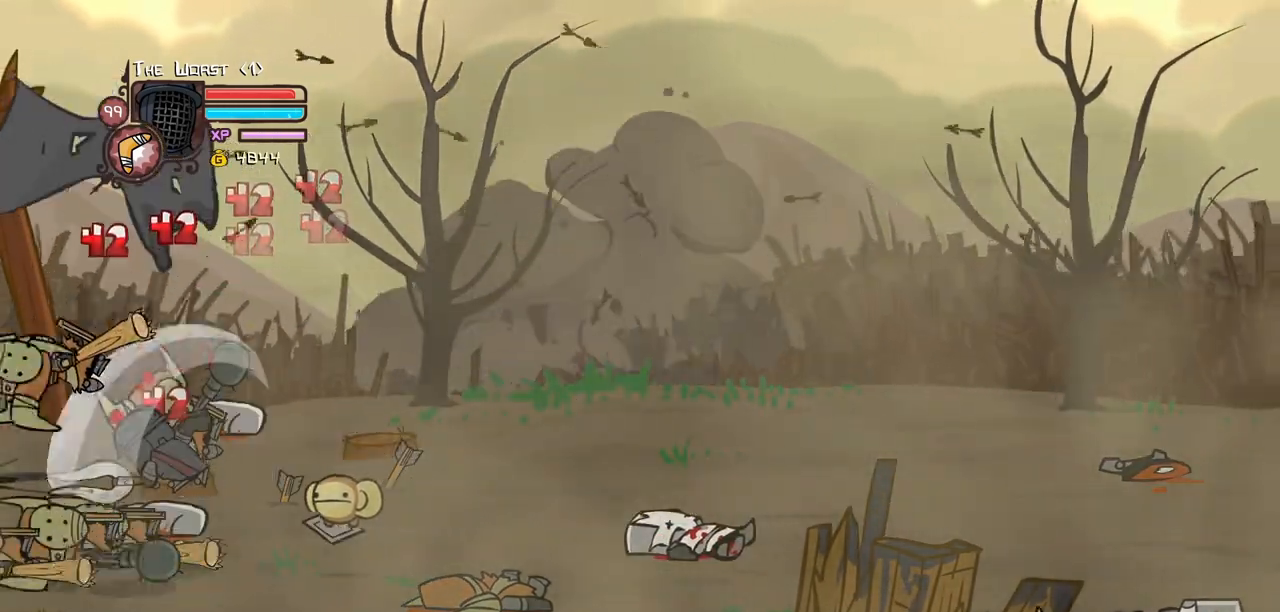
{"keys": ["light"], "events": [[83, "heavy", "up"], [133, "heavy", "down"], [317, "heavy", "up"], [400, "light", "down"]]}
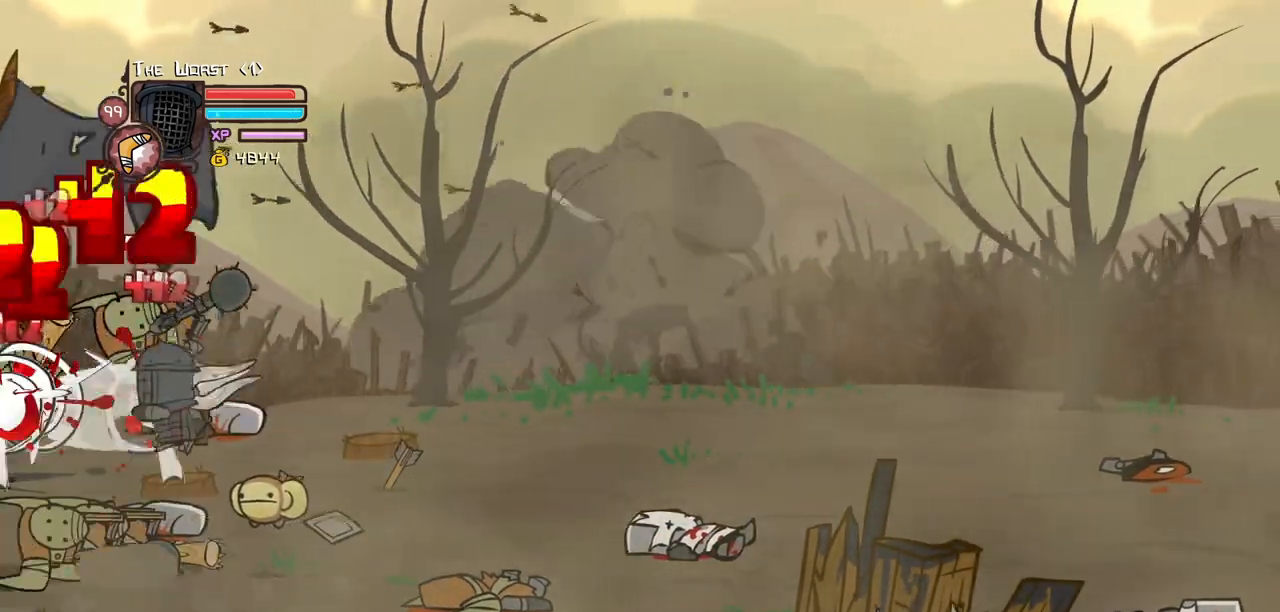
{"keys": ["heavy"], "events": [[50, "light", "up"], [100, "left", "down"], [100, "light", "down"], [233, "left", "up"], [283, "heavy", "down"], [333, "light", "up"]]}
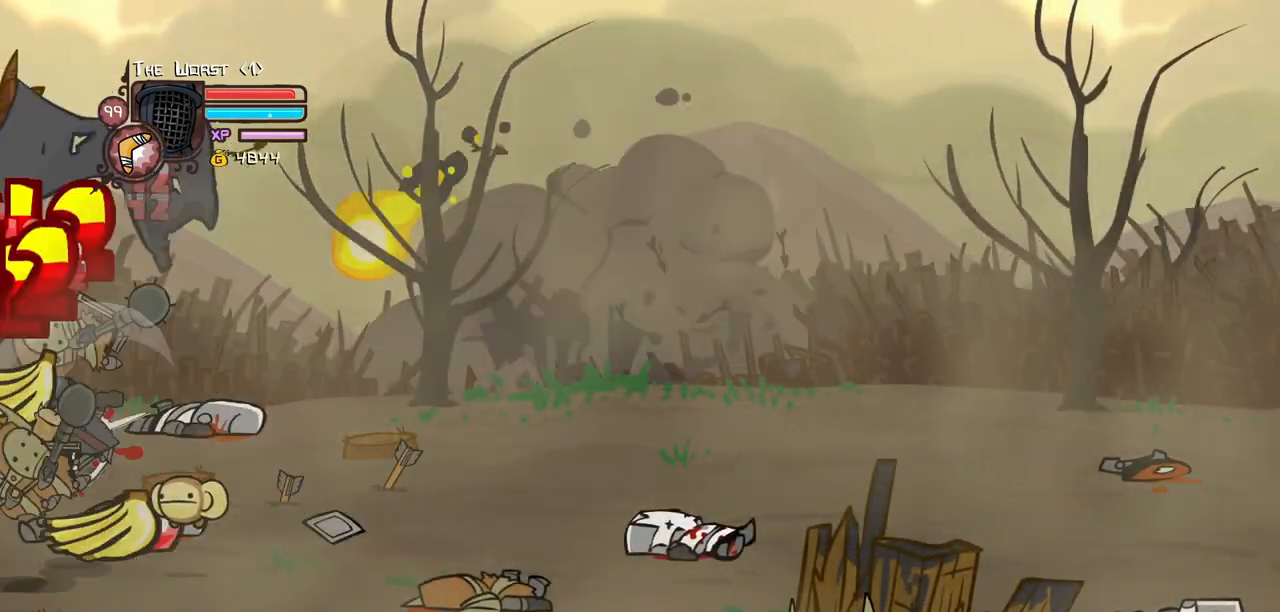
{"keys": ["heavy"], "events": [[17, "heavy", "up"], [67, "heavy", "down"], [300, "heavy", "up"], [350, "heavy", "down"]]}
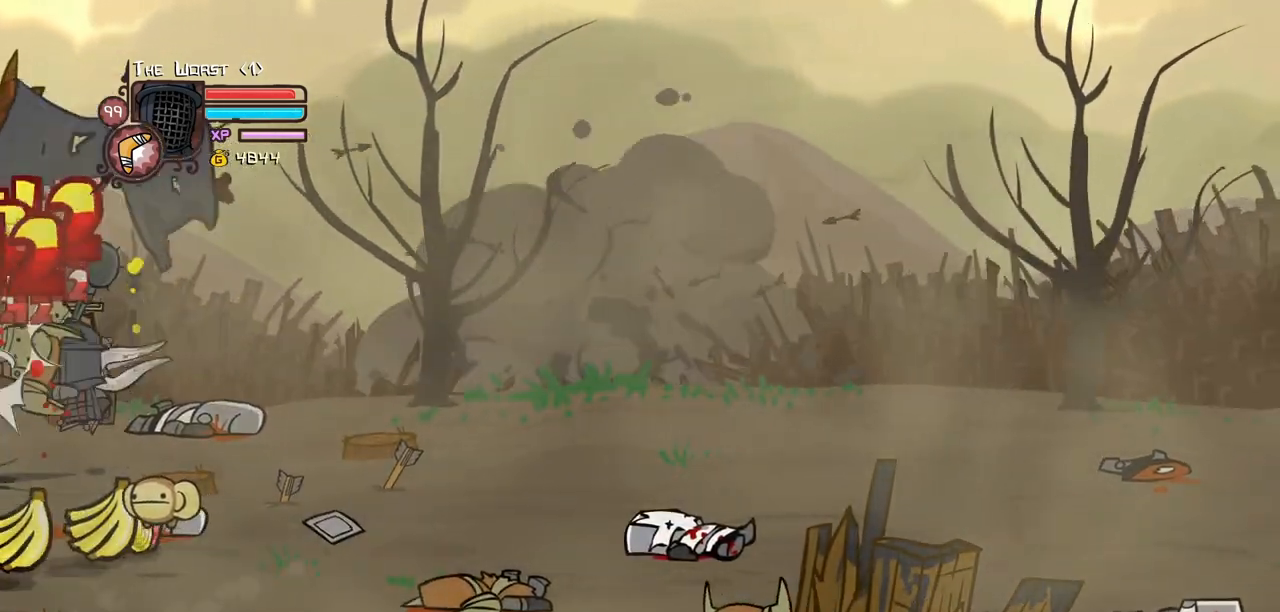
{"keys": [], "events": [[33, "heavy", "up"], [33, "light", "down"], [133, "right", "down"], [217, "light", "up"], [217, "right", "up"], [267, "light", "down"], [450, "light", "up"]]}
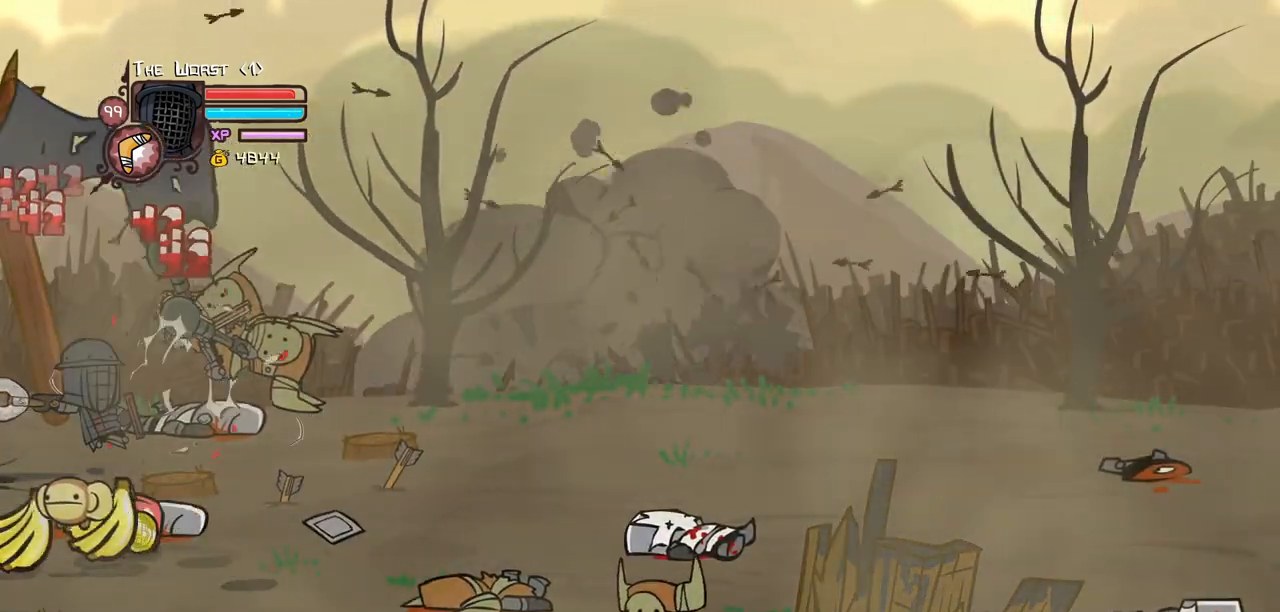
{"keys": ["left", "right"], "events": [[283, "left", "down"], [467, "right", "down"]]}
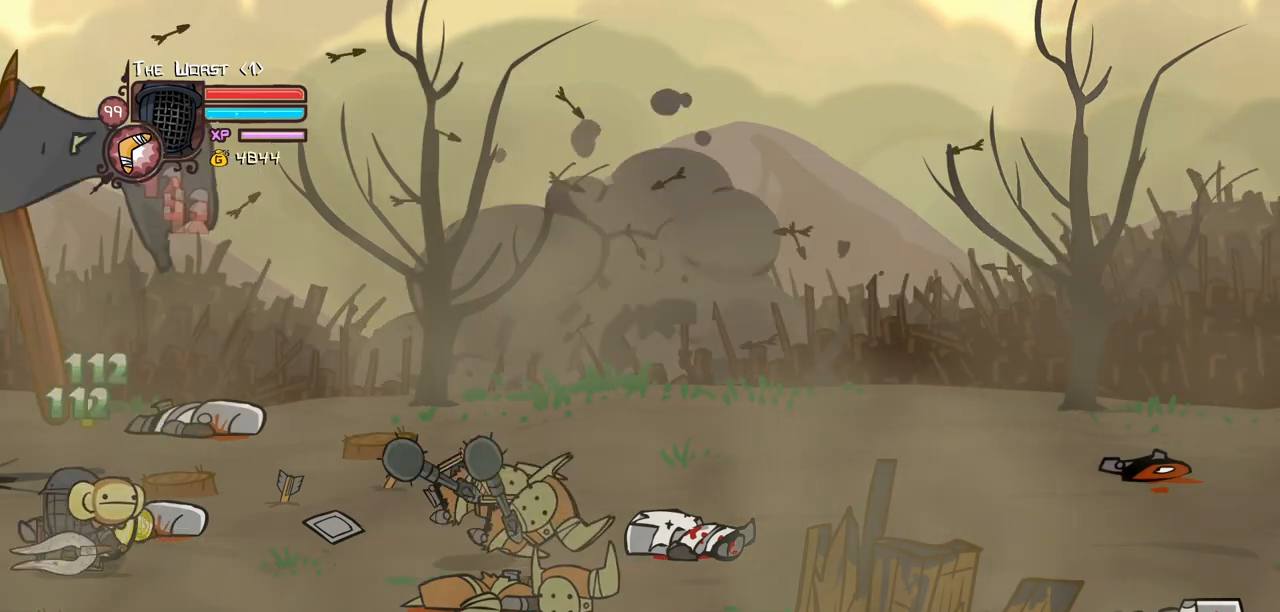
{"keys": ["heavy", "right"], "events": [[17, "left", "up"], [200, "down", "down"], [483, "down", "up"], [483, "heavy", "down"]]}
· · · · · · ·
▶ _What is needed_
Using the records above, copy all lines that include the word "light".

▶ _Finished exercise_
{"keys": ["light"], "events": [[83, "heavy", "up"], [133, "heavy", "down"], [317, "heavy", "up"], [400, "light", "down"]]}
{"keys": ["heavy"], "events": [[50, "light", "up"], [100, "left", "down"], [100, "light", "down"], [233, "left", "up"], [283, "heavy", "down"], [333, "light", "up"]]}
{"keys": [], "events": [[33, "heavy", "up"], [33, "light", "down"], [133, "right", "down"], [217, "light", "up"], [217, "right", "up"], [267, "light", "down"], [450, "light", "up"]]}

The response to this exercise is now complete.